Sad Dharma merupakan enam dharma atau kewajiban umat Hindu yang terdiri dari :
- Dharma Wacana, ceramah agama.
- Dharma Tula, tanya jawab agama.
- Dharma Gita, nyanyian agama.
- Dharma Sadhana, merealisasikan ajaran agama dalam kehidupan sehari-hari.
- Dharma Santi, pertemuan untuk saling memaafkan kesalahan masing-masing serta berjanji untuk tidak membuat kesalahan lagi dikemudian hari.

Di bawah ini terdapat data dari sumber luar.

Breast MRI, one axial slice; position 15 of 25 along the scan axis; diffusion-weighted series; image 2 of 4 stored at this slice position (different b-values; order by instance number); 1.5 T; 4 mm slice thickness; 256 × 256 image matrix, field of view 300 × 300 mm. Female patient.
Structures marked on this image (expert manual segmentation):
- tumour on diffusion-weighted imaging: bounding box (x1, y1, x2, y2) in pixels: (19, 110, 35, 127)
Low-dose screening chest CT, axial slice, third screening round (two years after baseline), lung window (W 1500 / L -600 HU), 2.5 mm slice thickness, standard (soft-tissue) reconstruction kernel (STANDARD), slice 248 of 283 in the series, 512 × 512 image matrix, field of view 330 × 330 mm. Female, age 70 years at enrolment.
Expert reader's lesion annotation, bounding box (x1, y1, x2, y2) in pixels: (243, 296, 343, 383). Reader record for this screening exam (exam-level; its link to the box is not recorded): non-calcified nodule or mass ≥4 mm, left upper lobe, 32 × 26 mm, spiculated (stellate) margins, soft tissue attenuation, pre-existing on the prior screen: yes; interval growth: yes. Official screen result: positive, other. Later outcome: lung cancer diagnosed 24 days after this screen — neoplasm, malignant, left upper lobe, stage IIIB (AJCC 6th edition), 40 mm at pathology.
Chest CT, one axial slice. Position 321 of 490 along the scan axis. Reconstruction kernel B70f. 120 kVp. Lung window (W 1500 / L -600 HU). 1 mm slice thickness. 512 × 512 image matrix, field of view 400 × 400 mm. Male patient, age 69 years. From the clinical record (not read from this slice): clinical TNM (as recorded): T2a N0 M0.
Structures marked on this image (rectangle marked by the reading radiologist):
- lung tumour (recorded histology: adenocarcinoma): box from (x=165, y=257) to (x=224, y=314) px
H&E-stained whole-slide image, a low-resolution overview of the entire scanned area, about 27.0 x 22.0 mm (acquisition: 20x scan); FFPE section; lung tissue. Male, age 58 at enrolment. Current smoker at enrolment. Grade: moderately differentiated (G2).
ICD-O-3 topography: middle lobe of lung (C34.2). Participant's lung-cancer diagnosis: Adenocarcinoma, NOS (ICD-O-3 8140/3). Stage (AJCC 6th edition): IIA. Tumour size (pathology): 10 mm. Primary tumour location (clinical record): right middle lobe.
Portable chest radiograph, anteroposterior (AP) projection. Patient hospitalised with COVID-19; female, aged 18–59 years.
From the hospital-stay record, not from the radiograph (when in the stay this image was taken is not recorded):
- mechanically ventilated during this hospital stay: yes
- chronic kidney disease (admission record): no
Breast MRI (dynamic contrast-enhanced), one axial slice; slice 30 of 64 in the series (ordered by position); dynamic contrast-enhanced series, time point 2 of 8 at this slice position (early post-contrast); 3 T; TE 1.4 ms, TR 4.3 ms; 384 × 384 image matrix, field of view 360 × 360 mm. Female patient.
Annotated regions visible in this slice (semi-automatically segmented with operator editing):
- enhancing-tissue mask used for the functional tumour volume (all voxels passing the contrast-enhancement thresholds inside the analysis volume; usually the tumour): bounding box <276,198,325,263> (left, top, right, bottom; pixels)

- Dharma Yatra (bepergian/perjalanan agama).
Dalam ajaran
Hindu strategi pembinaan umat oleh PHDI, dilakukan dengan menerapkan yang
namanya Sad Dharma yaitu, yaitu enam strategi atau cara dalam meningkatkan sraddha (iman) dan bhakti (taqwa) kepada masyaraka Hindu, yang meliputi: Dharma Wacana
(kotbah), Dharma Tula (Diskusi Agama), Dharma Gita (Zikir), Dharma Sadhana
(Pengabdian yang tulus), Dharma Yatra (mengunjungi tempat Suci) dan Dharma
Santhi (Saling memaafkan). Bagian Sad Dharma ini pula yang dikembangkan oleh para
tokoh umat terlebih dalam melaksanakan penyiaran Agama. Penyiaran Agama
khususnya di Bangka Belitung telah pula dilakukan. Adapun bagian Sad Dharma
yang dikembangkan dalam bentuk penyiaran tersebut diuraikan di bawah ini dalam
mewujudkan harmoni kehidupan yaitu:
1.
Dharma Wacana
Istilah
Dharma Wacana dalam bahasa kesehariannya adalah ceramah atau kutnah, dimaksudkan
sebagai metode penyiaran Agama Hindu yang diberikan secara umum kepada umat
Hindu sesuai dengan sifat, tema, bentuk jenis kegiatan keagamaan berasarkan desa
(tempat), kala (waktu) dan patra (keadaan). Dharma Wacana bertujuan untuk
meningkatkan pengetahuan untuk penghayatan dan pengamalan kedalam rohani umat
serta mutu bhaktinya kepada Agama, masyarakat, bangsa dan negara dalam rangka
peningkatan dharma agama dan dharma Negara. Materi Dharma Wacana disampaikan
pada setiap kesempatan yang ada, pada dasarnya meliputi semua aspek ajaran
agama Hindu yang dikaitkan dengan kehidupan. Dalam hal ini dapat
diklasifikasikan ke dalam Sruti, Smerti, Purana, Itihasa dan Sang Sistha.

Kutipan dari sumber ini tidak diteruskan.